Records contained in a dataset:
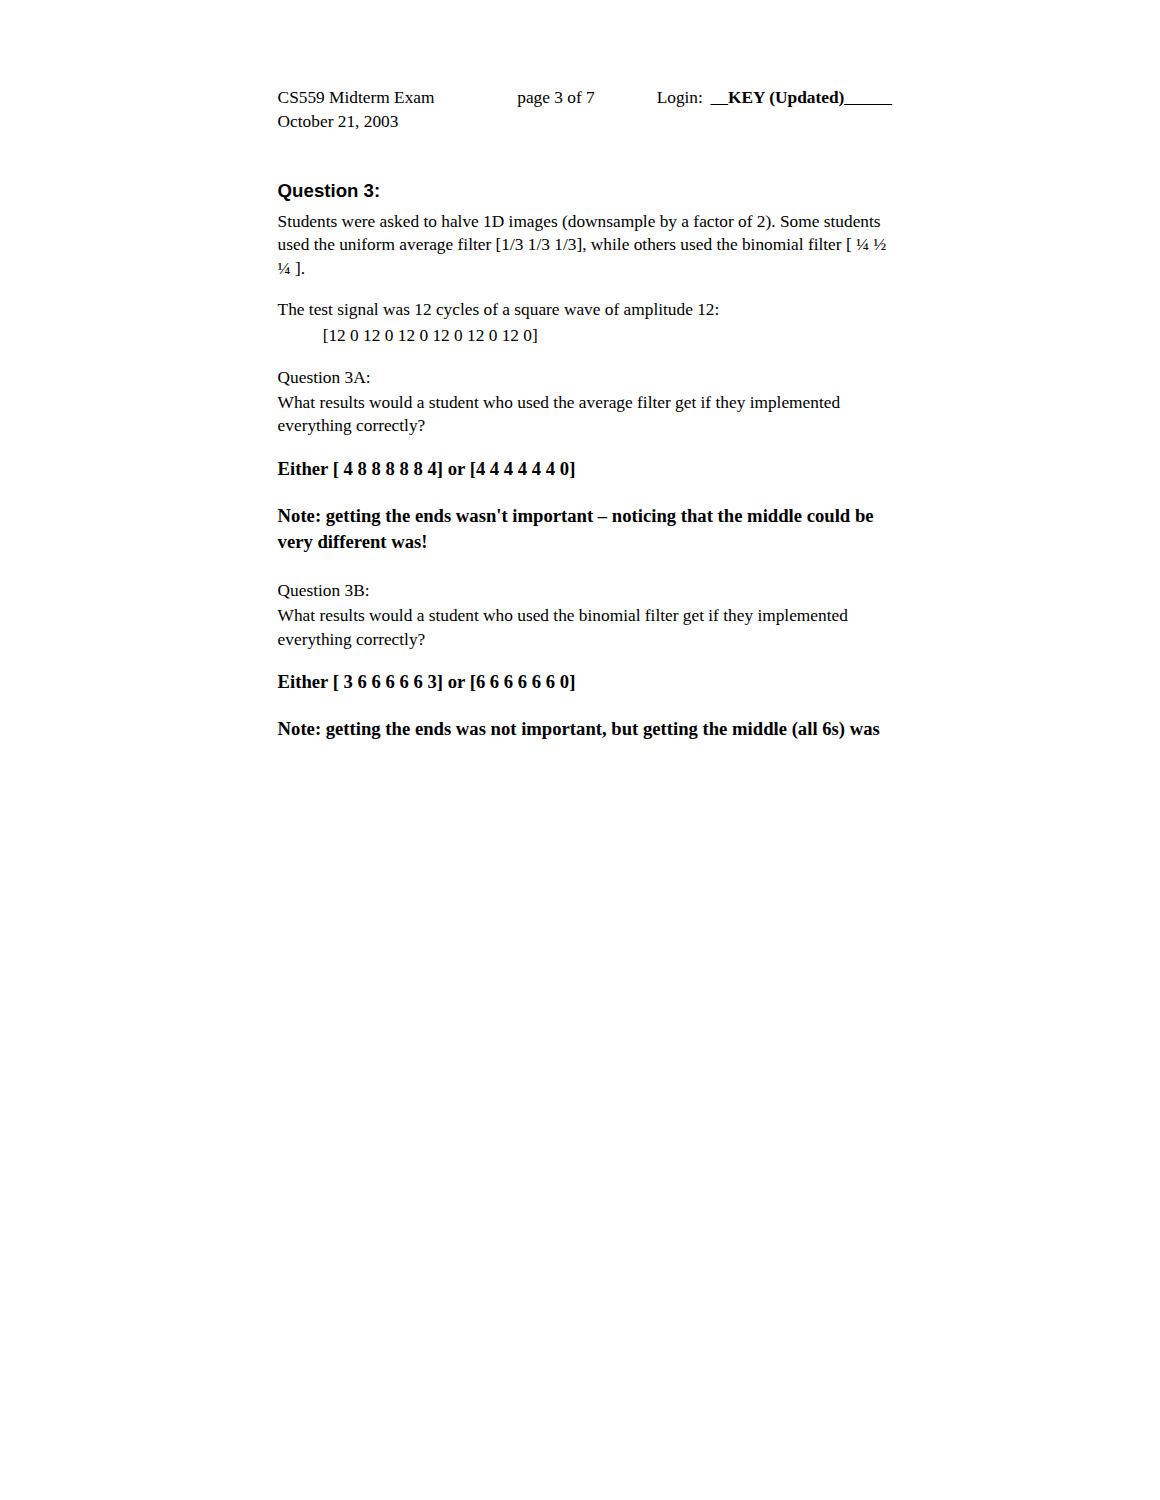CS559 Midterm Exam
October 21, 2003
page 3 of 7
Login: __KEY (Updated)__ ___
Question 3:
Students were asked to halve 1D images (downsample by a factor of 2). Some students used the uniform average filter [1/3 1/3 1/3], while others used the binomial filter [ ¼ ½ ¼ ].
The test signal was 12 cycles of a square wave of amplitude 12:
[12 0 12 0 12 0 12 0 12 0 12 0]
Question 3A:
What results would a student who used the average filter get if they implemented everything correctly?
Either [ 4 8 8 8 8 8 4] or [4 4 4 4 4 4 0]
Note: getting the ends wasn't important – noticing that the middle could be very different was!
Question 3B:
What results would a student who used the binomial filter get if they implemented everything correctly?
Either [ 3 6 6 6 6 6 3] or [6 6 6 6 6 6 0]
Note: getting the ends was not important, but getting the middle (all 6s) was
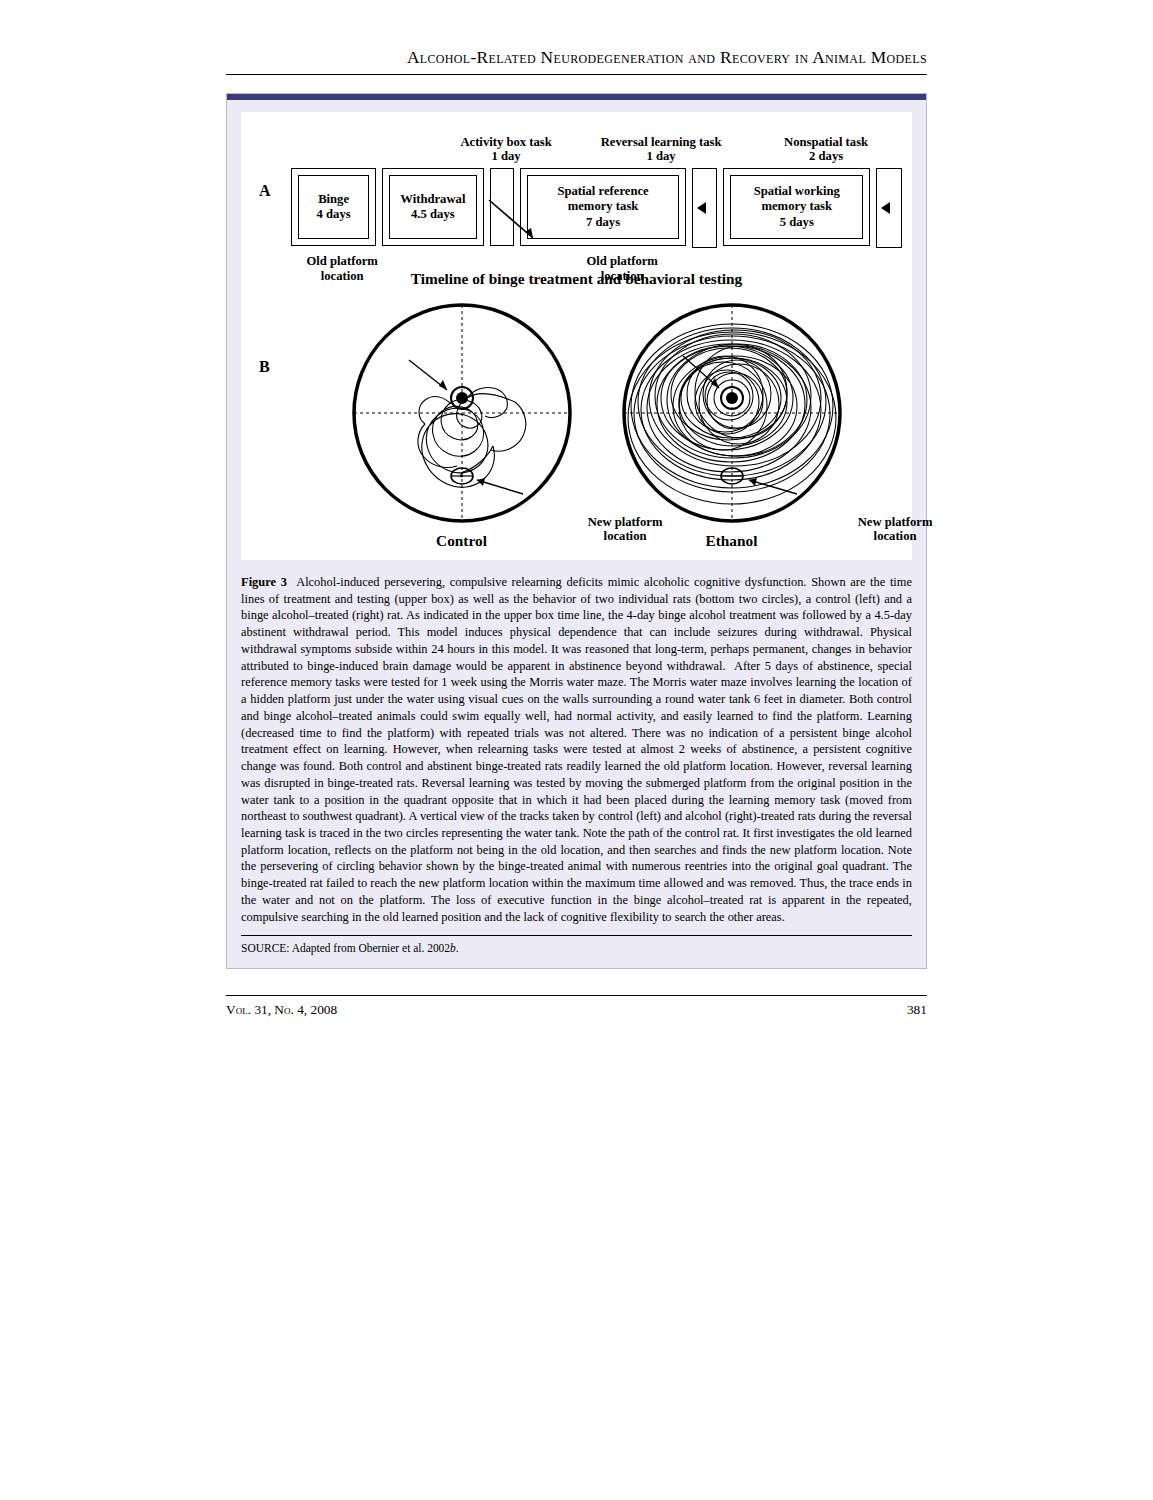Alcohol-Related Neurodegeneration and Recovery in Animal Models
A
Activity box task
1 day
Reversal learning task
1 day
Nonspatial task
2 days
Binge
4 days
Withdrawal
4.5 days
Spatial reference
memory task
7 days
Spatial working
memory task
5 days
Timeline of binge treatment and behavioral testing
B
Old platform
location
Control
New platform
location
Old platform
location
Ethanol
New platform
location
Figure 3 Alcohol-induced persevering, compulsive relearning deficits mimic alcoholic cognitive dysfunction. Shown are the time lines of treatment and testing (upper box) as well as the behavior of two individual rats (bottom two circles), a control (left) and a binge alcohol–treated (right) rat. As indicated in the upper box time line, the 4-day binge alcohol treatment was followed by a 4.5-day abstinent withdrawal period. This model induces physical dependence that can include seizures during withdrawal. Physical withdrawal symptoms subside within 24 hours in this model. It was reasoned that long-term, perhaps permanent, changes in behavior attributed to binge-induced brain damage would be apparent in abstinence beyond withdrawal. After 5 days of abstinence, special reference memory tasks were tested for 1 week using the Morris water maze. The Morris water maze involves learning the location of a hidden platform just under the water using visual cues on the walls surrounding a round water tank 6 feet in diameter. Both control and binge alcohol–treated animals could swim equally well, had normal activity, and easily learned to find the platform. Learning (decreased time to find the platform) with repeated trials was not altered. There was no indication of a persistent binge alcohol treatment effect on learning. However, when relearning tasks were tested at almost 2 weeks of abstinence, a persistent cognitive change was found. Both control and abstinent binge-treated rats readily learned the old platform location. However, reversal learning was disrupted in binge-treated rats. Reversal learning was tested by moving the submerged platform from the original position in the water tank to a position in the quadrant opposite that in which it had been placed during the learning memory task (moved from northeast to southwest quadrant). A vertical view of the tracks taken by control (left) and alcohol (right)-treated rats during the reversal learning task is traced in the two circles representing the water tank. Note the path of the control rat. It first investigates the old learned platform location, reflects on the platform not being in the old location, and then searches and finds the new platform location. Note the persevering of circling behavior shown by the binge-treated animal with numerous reentries into the original goal quadrant. The binge-treated rat failed to reach the new platform location within the maximum time allowed and was removed. Thus, the trace ends in the water and not on the platform. The loss of executive function in the binge alcohol–treated rat is apparent in the repeated, compulsive searching in the old learned position and the lack of cognitive flexibility to search the other areas.
SOURCE: Adapted from Obernier et al. 2002b.
Vol. 31, No. 4, 2008
381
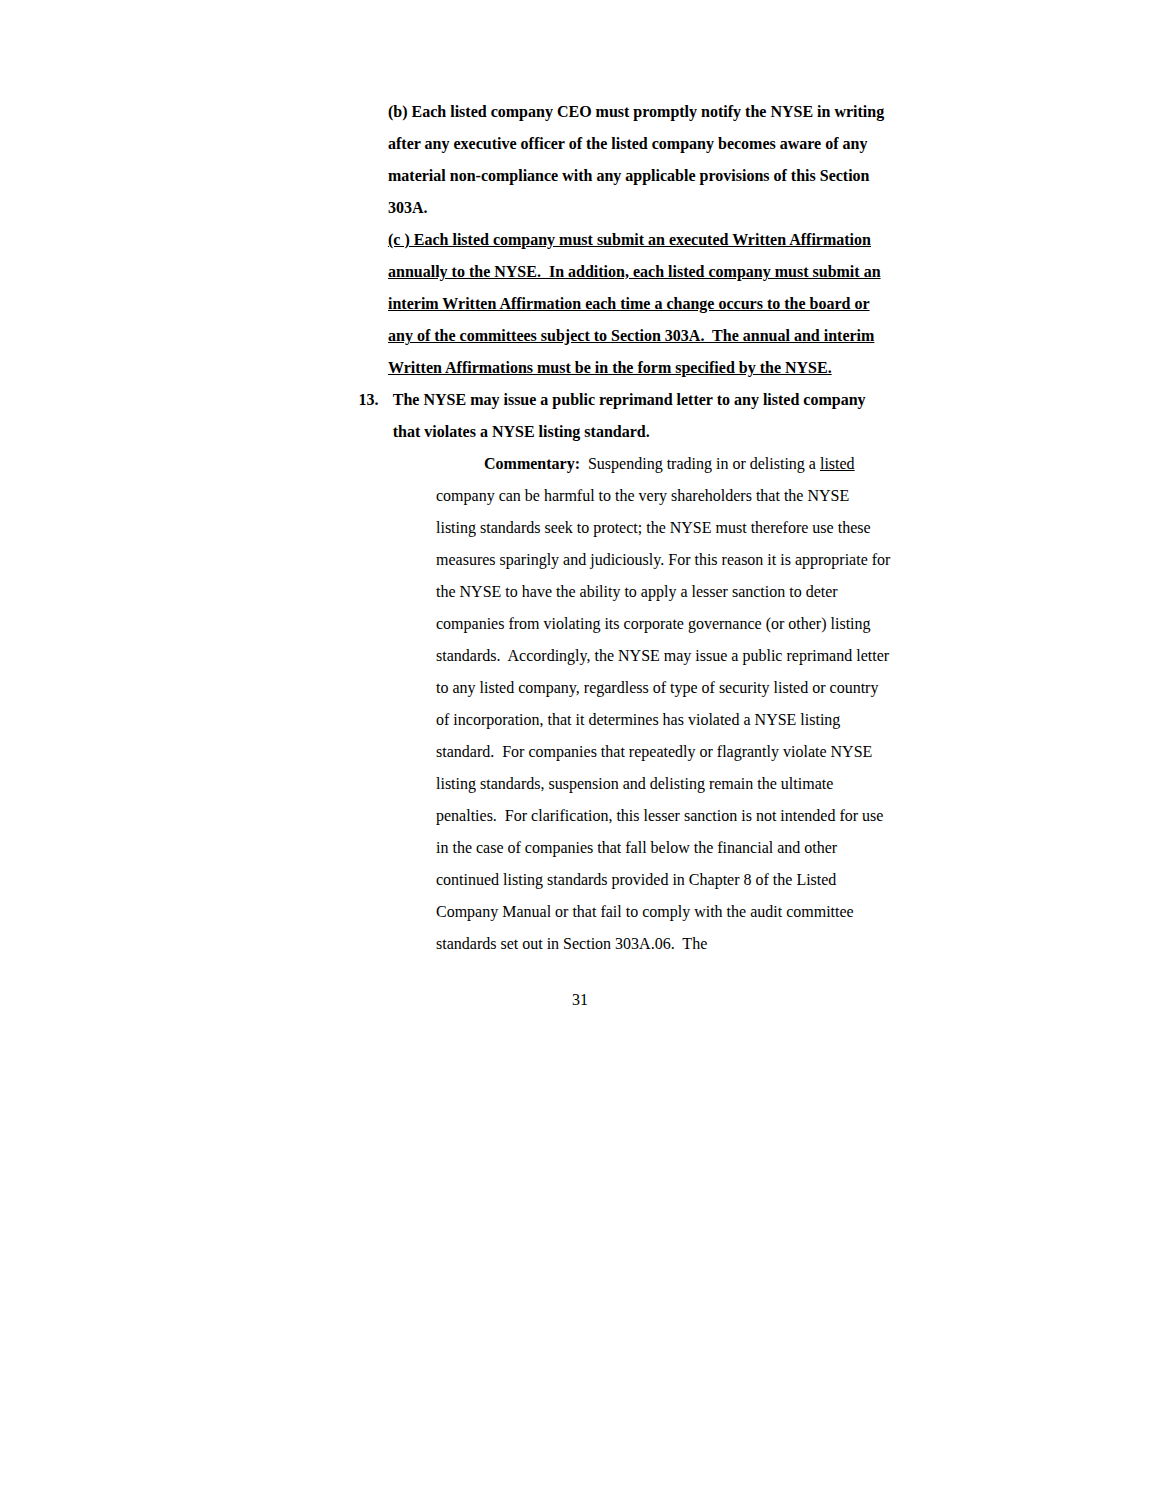(b) Each listed company CEO must promptly notify the NYSE in writing after any executive officer of the listed company becomes aware of any material non-compliance with any applicable provisions of this Section 303A.
(c ) Each listed company must submit an executed Written Affirmation annually to the NYSE. In addition, each listed company must submit an interim Written Affirmation each time a change occurs to the board or any of the committees subject to Section 303A. The annual and interim Written Affirmations must be in the form specified by the NYSE.
13. The NYSE may issue a public reprimand letter to any listed company that violates a NYSE listing standard.
Commentary: Suspending trading in or delisting a listed company can be harmful to the very shareholders that the NYSE listing standards seek to protect; the NYSE must therefore use these measures sparingly and judiciously. For this reason it is appropriate for the NYSE to have the ability to apply a lesser sanction to deter companies from violating its corporate governance (or other) listing standards. Accordingly, the NYSE may issue a public reprimand letter to any listed company, regardless of type of security listed or country of incorporation, that it determines has violated a NYSE listing standard. For companies that repeatedly or flagrantly violate NYSE listing standards, suspension and delisting remain the ultimate penalties. For clarification, this lesser sanction is not intended for use in the case of companies that fall below the financial and other continued listing standards provided in Chapter 8 of the Listed Company Manual or that fail to comply with the audit committee standards set out in Section 303A.06. The
31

▶ _PROBLEM DETAILS_: Reproduce the whole of the data, word for word, and omit its pictures.

▶ _RESPONSE AREA_:
CS559 Midterm Exam
October 21, 2003
page 3 of 7
Login: __KEY (Updated)__ ___
Question 3:
Students were asked to halve 1D images (downsample by a factor of 2). Some students used the uniform average filter [1/3 1/3 1/3], while others used the binomial filter [ ¼ ½ ¼ ].
The test signal was 12 cycles of a square wave of amplitude 12:
[12 0 12 0 12 0 12 0 12 0 12 0]
Question 3A:
What results would a student who used the average filter get if they implemented everything correctly?
Either [ 4 8 8 8 8 8 4] or [4 4 4 4 4 4 0]
Note: getting the ends wasn't important – noticing that the middle could be very different was!
Question 3B:
What results would a student who used the binomial filter get if they implemented everything correctly?
Either [ 3 6 6 6 6 6 3] or [6 6 6 6 6 6 0]
Note: getting the ends was not important, but getting the middle (all 6s) was
Alcohol-Related Neurodegeneration and Recovery in Animal Models
A
Activity box task
1 day
Reversal learning task
1 day
Nonspatial task
2 days
Binge
4 days
Withdrawal
4.5 days
Spatial reference
memory task
7 days
Spatial working
memory task
5 days
Timeline of binge treatment and behavioral testing
B
Old platform
location
Control
New platform
location
Old platform
location
Ethanol
New platform
location
Figure 3 Alcohol-induced persevering, compulsive relearning deficits mimic alcoholic cognitive dysfunction. Shown are the time lines of treatment and testing (upper box) as well as the behavior of two individual rats (bottom two circles), a control (left) and a binge alcohol–treated (right) rat. As indicated in the upper box time line, the 4-day binge alcohol treatment was followed by a 4.5-day abstinent withdrawal period. This model induces physical dependence that can include seizures during withdrawal. Physical withdrawal symptoms subside within 24 hours in this model. It was reasoned that long-term, perhaps permanent, changes in behavior attributed to binge-induced brain damage would be apparent in abstinence beyond withdrawal. After 5 days of abstinence, special reference memory tasks were tested for 1 week using the Morris water maze. The Morris water maze involves learning the location of a hidden platform just under the water using visual cues on the walls surrounding a round water tank 6 feet in diameter. Both control and binge alcohol–treated animals could swim equally well, had normal activity, and easily learned to find the platform. Learning (decreased time to find the platform) with repeated trials was not altered. There was no indication of a persistent binge alcohol treatment effect on learning. However, when relearning tasks were tested at almost 2 weeks of abstinence, a persistent cognitive change was found. Both control and abstinent binge-treated rats readily learned the old platform location. However, reversal learning was disrupted in binge-treated rats. Reversal learning was tested by moving the submerged platform from the original position in the water tank to a position in the quadrant opposite that in which it had been placed during the learning memory task (moved from northeast to southwest quadrant). A vertical view of the tracks taken by control (left) and alcohol (right)-treated rats during the reversal learning task is traced in the two circles representing the water tank. Note the path of the control rat. It first investigates the old learned platform location, reflects on the platform not being in the old location, and then searches and finds the new platform location. Note the persevering of circling behavior shown by the binge-treated animal with numerous reentries into the original goal quadrant. The binge-treated rat failed to reach the new platform location within the maximum time allowed and was removed. Thus, the trace ends in the water and not on the platform. The loss of executive function in the binge alcohol–treated rat is apparent in the repeated, compulsive searching in the old learned position and the lack of cognitive flexibility to search the other areas.
SOURCE: Adapted from Obernier et al. 2002b.
Vol. 31, No. 4, 2008
381
(b) Each listed company CEO must promptly notify the NYSE in writing after any executive officer of the listed company becomes aware of any material non-compliance with any applicable provisions of this Section 303A.
(c ) Each listed company must submit an executed Written Affirmation annually to the NYSE. In addition, each listed company must submit an interim Written Affirmation each time a change occurs to the board or any of the committees subject to Section 303A. The annual and interim Written Affirmations must be in the form specified by the NYSE.
13. The NYSE may issue a public reprimand letter to any listed company that violates a NYSE listing standard.
Commentary: Suspending trading in or delisting a listed company can be harmful to the very shareholders that the NYSE listing standards seek to protect; the NYSE must therefore use these measures sparingly and judiciously. For this reason it is appropriate for the NYSE to have the ability to apply a lesser sanction to deter companies from violating its corporate governance (or other) listing standards. Accordingly, the NYSE may issue a public reprimand letter to any listed company, regardless of type of security listed or country of incorporation, that it determines has violated a NYSE listing standard. For companies that repeatedly or flagrantly violate NYSE listing standards, suspension and delisting remain the ultimate penalties. For clarification, this lesser sanction is not intended for use in the case of companies that fall below the financial and other continued listing standards provided in Chapter 8 of the Listed Company Manual or that fail to comply with the audit committee standards set out in Section 303A.06. The
31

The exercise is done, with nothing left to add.